Another one: Merriam-Webster says cli-ent
, where hunspell says client
, i.e. does not hyphenate that word at all.
EDIT 2
@Hot Licks has pointed out that the dictionaries are showing syllable boundaries, not hyphenation points (if any). However, at least in case of Merriam-Webster, this is the same. From their dictionary API documentation:
... (text = boldface)
HEADWORD
- This is the first bold word in an entry
- contains "syllable" break points (that is,
end-of-line hyphenation points) here indicated
by asterisks, which will translate to raised dot,
{point} in Merriam-Webster font.
- may contain superscript homograph numbers
{h,1}, {h,2}, etc., in the same font (bold)

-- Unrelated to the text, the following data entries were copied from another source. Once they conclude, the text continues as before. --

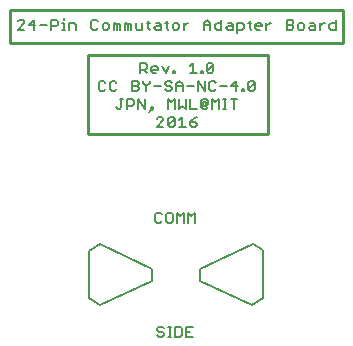
<source format=gto>
G75*
%MOIN*%
%OFA0B0*%
%FSLAX24Y24*%
%IPPOS*%
%LPD*%
%AMOC8*
5,1,8,0,0,1.08239X$1,22.5*
%
%ADD10C,0.0050*%
%ADD11C,0.0070*%
%ADD12C,0.0100*%
D10*
X009230Y012341D02*
X009601Y012107D01*
X011330Y012930D01*
X011330Y013330D01*
X009601Y014153D01*
X009230Y013919D01*
X009230Y012341D01*
X012930Y012930D02*
X012930Y013330D01*
X014682Y014164D01*
X015030Y013945D01*
X015030Y012357D01*
X014645Y012113D01*
X012930Y012930D01*
D11*
X012692Y011395D02*
X012472Y011395D01*
X012472Y011065D01*
X012692Y011065D01*
X012582Y011230D02*
X012472Y011230D01*
X012324Y011120D02*
X012269Y011065D01*
X012104Y011065D01*
X012104Y011395D01*
X012269Y011395D01*
X012324Y011340D01*
X012324Y011120D01*
X011968Y011065D02*
X011858Y011065D01*
X011913Y011065D02*
X011913Y011395D01*
X011858Y011395D02*
X011968Y011395D01*
X011710Y011340D02*
X011655Y011395D01*
X011545Y011395D01*
X011490Y011340D01*
X011490Y011285D01*
X011545Y011230D01*
X011655Y011230D01*
X011710Y011175D01*
X011710Y011120D01*
X011655Y011065D01*
X011545Y011065D01*
X011490Y011120D01*
X011483Y014865D02*
X011594Y014865D01*
X011649Y014920D01*
X011797Y014920D02*
X011852Y014865D01*
X011962Y014865D01*
X012017Y014920D01*
X012017Y015140D01*
X011962Y015195D01*
X011852Y015195D01*
X011797Y015140D01*
X011797Y014920D01*
X011649Y015140D02*
X011594Y015195D01*
X011483Y015195D01*
X011428Y015140D01*
X011428Y014920D01*
X011483Y014865D01*
X012165Y014865D02*
X012165Y015195D01*
X012275Y015085D01*
X012385Y015195D01*
X012385Y014865D01*
X012533Y014865D02*
X012533Y015195D01*
X012643Y015085D01*
X012754Y015195D01*
X012754Y014865D01*
X012758Y018052D02*
X012813Y018107D01*
X012813Y018162D01*
X012758Y018217D01*
X012593Y018217D01*
X012593Y018107D01*
X012648Y018052D01*
X012758Y018052D01*
X012593Y018217D02*
X012703Y018327D01*
X012813Y018382D01*
X012813Y018652D02*
X012593Y018652D01*
X012593Y018982D01*
X012445Y018982D02*
X012445Y018652D01*
X012335Y018762D01*
X012225Y018652D01*
X012225Y018982D01*
X012077Y018982D02*
X011967Y018872D01*
X011856Y018982D01*
X011856Y018652D01*
X012077Y018652D02*
X012077Y018982D01*
X012133Y019252D02*
X012133Y019472D01*
X012243Y019582D01*
X012353Y019472D01*
X012353Y019252D01*
X012353Y019417D02*
X012133Y019417D01*
X011985Y019362D02*
X011985Y019307D01*
X011929Y019252D01*
X011819Y019252D01*
X011764Y019307D01*
X011819Y019417D02*
X011929Y019417D01*
X011985Y019362D01*
X011985Y019527D02*
X011929Y019582D01*
X011819Y019582D01*
X011764Y019527D01*
X011764Y019472D01*
X011819Y019417D01*
X011616Y019417D02*
X011396Y019417D01*
X011248Y019527D02*
X011248Y019582D01*
X011248Y019527D02*
X011138Y019417D01*
X011138Y019252D01*
X011138Y019417D02*
X011028Y019527D01*
X011028Y019582D01*
X010880Y019527D02*
X010880Y019472D01*
X010825Y019417D01*
X010659Y019417D01*
X010659Y019252D02*
X010659Y019582D01*
X010825Y019582D01*
X010880Y019527D01*
X010825Y019417D02*
X010880Y019362D01*
X010880Y019307D01*
X010825Y019252D01*
X010659Y019252D01*
X010671Y018982D02*
X010726Y018927D01*
X010726Y018817D01*
X010671Y018762D01*
X010506Y018762D01*
X010506Y018652D02*
X010506Y018982D01*
X010671Y018982D01*
X010874Y018982D02*
X011094Y018652D01*
X011094Y018982D01*
X010874Y018982D02*
X010874Y018652D01*
X011243Y018542D02*
X011353Y018652D01*
X011298Y018652D01*
X011298Y018707D01*
X011353Y018707D01*
X011353Y018652D01*
X011543Y018382D02*
X011488Y018327D01*
X011543Y018382D02*
X011653Y018382D01*
X011708Y018327D01*
X011708Y018272D01*
X011488Y018052D01*
X011708Y018052D01*
X011856Y018107D02*
X012077Y018327D01*
X012077Y018107D01*
X012022Y018052D01*
X011911Y018052D01*
X011856Y018107D01*
X011856Y018327D01*
X011911Y018382D01*
X012022Y018382D01*
X012077Y018327D01*
X012225Y018272D02*
X012335Y018382D01*
X012335Y018052D01*
X012225Y018052D02*
X012445Y018052D01*
X013016Y018652D02*
X012961Y018707D01*
X012961Y018927D01*
X013016Y018982D01*
X013126Y018982D01*
X013182Y018927D01*
X013182Y018817D01*
X013126Y018762D01*
X013126Y018872D01*
X013016Y018872D01*
X013016Y018762D01*
X013126Y018762D01*
X013182Y018707D02*
X013126Y018652D01*
X013016Y018652D01*
X013330Y018652D02*
X013330Y018982D01*
X013440Y018872D01*
X013550Y018982D01*
X013550Y018652D01*
X013698Y018652D02*
X013808Y018652D01*
X013753Y018652D02*
X013753Y018982D01*
X013698Y018982D02*
X013808Y018982D01*
X013944Y018982D02*
X014164Y018982D01*
X014054Y018982D02*
X014054Y018652D01*
X014139Y019252D02*
X014139Y019582D01*
X013974Y019417D01*
X014194Y019417D01*
X014343Y019307D02*
X014398Y019307D01*
X014398Y019252D01*
X014343Y019252D01*
X014343Y019307D01*
X014527Y019307D02*
X014747Y019527D01*
X014747Y019307D01*
X014692Y019252D01*
X014582Y019252D01*
X014527Y019307D01*
X014527Y019527D01*
X014582Y019582D01*
X014692Y019582D01*
X014747Y019527D01*
X013826Y019417D02*
X013606Y019417D01*
X013458Y019527D02*
X013403Y019582D01*
X013293Y019582D01*
X013238Y019527D01*
X013238Y019307D01*
X013293Y019252D01*
X013403Y019252D01*
X013458Y019307D01*
X013089Y019252D02*
X013089Y019582D01*
X012869Y019582D02*
X013089Y019252D01*
X012869Y019252D02*
X012869Y019582D01*
X012721Y019417D02*
X012501Y019417D01*
X012593Y019852D02*
X012813Y019852D01*
X012703Y019852D02*
X012703Y020182D01*
X012593Y020072D01*
X012961Y019907D02*
X013016Y019907D01*
X013016Y019852D01*
X012961Y019852D01*
X012961Y019907D01*
X013146Y019907D02*
X013146Y020127D01*
X013201Y020182D01*
X013311Y020182D01*
X013366Y020127D01*
X013146Y019907D01*
X013201Y019852D01*
X013311Y019852D01*
X013366Y019907D01*
X013366Y020127D01*
X014158Y021192D02*
X014158Y021522D01*
X014324Y021522D01*
X014379Y021467D01*
X014379Y021357D01*
X014324Y021302D01*
X014158Y021302D01*
X014010Y021302D02*
X013845Y021302D01*
X013790Y021357D01*
X013845Y021412D01*
X014010Y021412D01*
X014010Y021467D02*
X014010Y021302D01*
X014010Y021467D02*
X013955Y021522D01*
X013845Y021522D01*
X013642Y021522D02*
X013477Y021522D01*
X013422Y021467D01*
X013422Y021357D01*
X013477Y021302D01*
X013642Y021302D01*
X013642Y021632D01*
X013274Y021522D02*
X013274Y021302D01*
X013274Y021467D02*
X013053Y021467D01*
X013053Y021522D02*
X013053Y021302D01*
X013053Y021522D02*
X013164Y021632D01*
X013274Y021522D01*
X012543Y021522D02*
X012488Y021522D01*
X012378Y021412D01*
X012378Y021302D02*
X012378Y021522D01*
X012230Y021467D02*
X012175Y021522D01*
X012065Y021522D01*
X012010Y021467D01*
X012010Y021357D01*
X012065Y021302D01*
X012175Y021302D01*
X012230Y021357D01*
X012230Y021467D01*
X011874Y021522D02*
X011764Y021522D01*
X011819Y021577D02*
X011819Y021357D01*
X011874Y021302D01*
X011616Y021302D02*
X011451Y021302D01*
X011396Y021357D01*
X011451Y021412D01*
X011616Y021412D01*
X011616Y021467D02*
X011616Y021302D01*
X011616Y021467D02*
X011561Y021522D01*
X011451Y021522D01*
X011261Y021522D02*
X011150Y021522D01*
X011206Y021577D02*
X011206Y021357D01*
X011261Y021302D01*
X011002Y021302D02*
X011002Y021522D01*
X010782Y021522D02*
X010782Y021357D01*
X010837Y021302D01*
X011002Y021302D01*
X010634Y021302D02*
X010634Y021467D01*
X010579Y021522D01*
X010524Y021467D01*
X010524Y021302D01*
X010414Y021302D02*
X010414Y021522D01*
X010469Y021522D01*
X010524Y021467D01*
X010266Y021467D02*
X010211Y021522D01*
X010156Y021467D01*
X010156Y021302D01*
X010266Y021302D02*
X010266Y021467D01*
X010156Y021467D02*
X010101Y021522D01*
X010046Y021522D01*
X010046Y021302D01*
X009897Y021357D02*
X009897Y021467D01*
X009842Y021522D01*
X009732Y021522D01*
X009677Y021467D01*
X009677Y021357D01*
X009732Y021302D01*
X009842Y021302D01*
X009897Y021357D01*
X009529Y021357D02*
X009474Y021302D01*
X009364Y021302D01*
X009309Y021357D01*
X009309Y021577D01*
X009364Y021632D01*
X009474Y021632D01*
X009529Y021577D01*
X008792Y021467D02*
X008792Y021302D01*
X008792Y021467D02*
X008737Y021522D01*
X008572Y021522D01*
X008572Y021302D01*
X008437Y021302D02*
X008327Y021302D01*
X008382Y021302D02*
X008382Y021522D01*
X008327Y021522D01*
X008382Y021632D02*
X008382Y021687D01*
X008179Y021577D02*
X008179Y021467D01*
X008124Y021412D01*
X007958Y021412D01*
X007958Y021302D02*
X007958Y021632D01*
X008124Y021632D01*
X008179Y021577D01*
X007810Y021467D02*
X007590Y021467D01*
X007442Y021467D02*
X007222Y021467D01*
X007387Y021632D01*
X007387Y021302D01*
X007074Y021302D02*
X006853Y021302D01*
X007074Y021522D01*
X007074Y021577D01*
X007019Y021632D01*
X006909Y021632D01*
X006853Y021577D01*
X009554Y019527D02*
X009554Y019307D01*
X009609Y019252D01*
X009720Y019252D01*
X009775Y019307D01*
X009923Y019307D02*
X009978Y019252D01*
X010088Y019252D01*
X010143Y019307D01*
X010143Y019527D02*
X010088Y019582D01*
X009978Y019582D01*
X009923Y019527D01*
X009923Y019307D01*
X009775Y019527D02*
X009720Y019582D01*
X009609Y019582D01*
X009554Y019527D01*
X010248Y018982D02*
X010358Y018982D01*
X010303Y018982D02*
X010303Y018707D01*
X010248Y018652D01*
X010193Y018652D01*
X010138Y018707D01*
X010936Y019852D02*
X010936Y020182D01*
X011101Y020182D01*
X011156Y020127D01*
X011156Y020017D01*
X011101Y019962D01*
X010936Y019962D01*
X011046Y019962D02*
X011156Y019852D01*
X011304Y019907D02*
X011304Y020017D01*
X011359Y020072D01*
X011469Y020072D01*
X011524Y020017D01*
X011524Y019962D01*
X011304Y019962D01*
X011304Y019907D02*
X011359Y019852D01*
X011469Y019852D01*
X011672Y020072D02*
X011782Y019852D01*
X011892Y020072D01*
X012041Y019907D02*
X012096Y019907D01*
X012096Y019852D01*
X012041Y019852D01*
X012041Y019907D01*
X014527Y021522D02*
X014637Y021522D01*
X014582Y021577D02*
X014582Y021357D01*
X014637Y021302D01*
X014772Y021357D02*
X014772Y021467D01*
X014827Y021522D01*
X014937Y021522D01*
X014992Y021467D01*
X014992Y021412D01*
X014772Y021412D01*
X014772Y021357D02*
X014827Y021302D01*
X014937Y021302D01*
X015141Y021302D02*
X015141Y021522D01*
X015251Y021522D02*
X015306Y021522D01*
X015251Y021522D02*
X015141Y021412D01*
X015816Y021467D02*
X015981Y021467D01*
X016036Y021412D01*
X016036Y021357D01*
X015981Y021302D01*
X015816Y021302D01*
X015816Y021632D01*
X015981Y021632D01*
X016036Y021577D01*
X016036Y021522D01*
X015981Y021467D01*
X016184Y021467D02*
X016239Y021522D01*
X016349Y021522D01*
X016404Y021467D01*
X016404Y021357D01*
X016349Y021302D01*
X016239Y021302D01*
X016184Y021357D01*
X016184Y021467D01*
X016552Y021357D02*
X016607Y021412D01*
X016773Y021412D01*
X016773Y021467D02*
X016773Y021302D01*
X016607Y021302D01*
X016552Y021357D01*
X016607Y021522D02*
X016718Y021522D01*
X016773Y021467D01*
X016921Y021522D02*
X016921Y021302D01*
X016921Y021412D02*
X017031Y021522D01*
X017086Y021522D01*
X017228Y021467D02*
X017283Y021522D01*
X017448Y021522D01*
X017448Y021632D02*
X017448Y021302D01*
X017283Y021302D01*
X017228Y021357D01*
X017228Y021467D01*
D12*
X017690Y021967D02*
X017690Y020867D01*
X006590Y020867D01*
X006590Y021967D01*
X017690Y021967D01*
X015190Y020442D02*
X015190Y017817D01*
X009190Y017817D01*
X009190Y020442D01*
X015190Y020442D01*
M02*

</source>
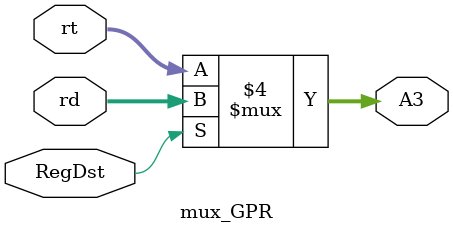
<source format=v>
`timescale 1ns / 1ps

module mux_GPR(
		input[4:0] rt, rd,
		input RegDst,
		output reg[4:0] A3
	);

	always @(rt or rd or RegDst)
		if (RegDst == 1) 
            A3 = rd; 
        else 
            A3 = rt;
endmodule
</source>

- single word space after field
Please note the text following the second hyphen. IMHO, that means that each syllable boundary is a hyphenation point, and vice versa.
EDIT 3
I have found more precise information. From Merriam-Webster's guide to pronunciation:
Hyphens are used to separate syllables in pronunciation
transcriptions. [...]
The centered dots in boldface entry words indicate potential
end-of-line division points and not syllabication. [...] As a
result, the hyphens indicating syllable breaks and the centered
dots indicating end-of-line division often do not fall in the same
places.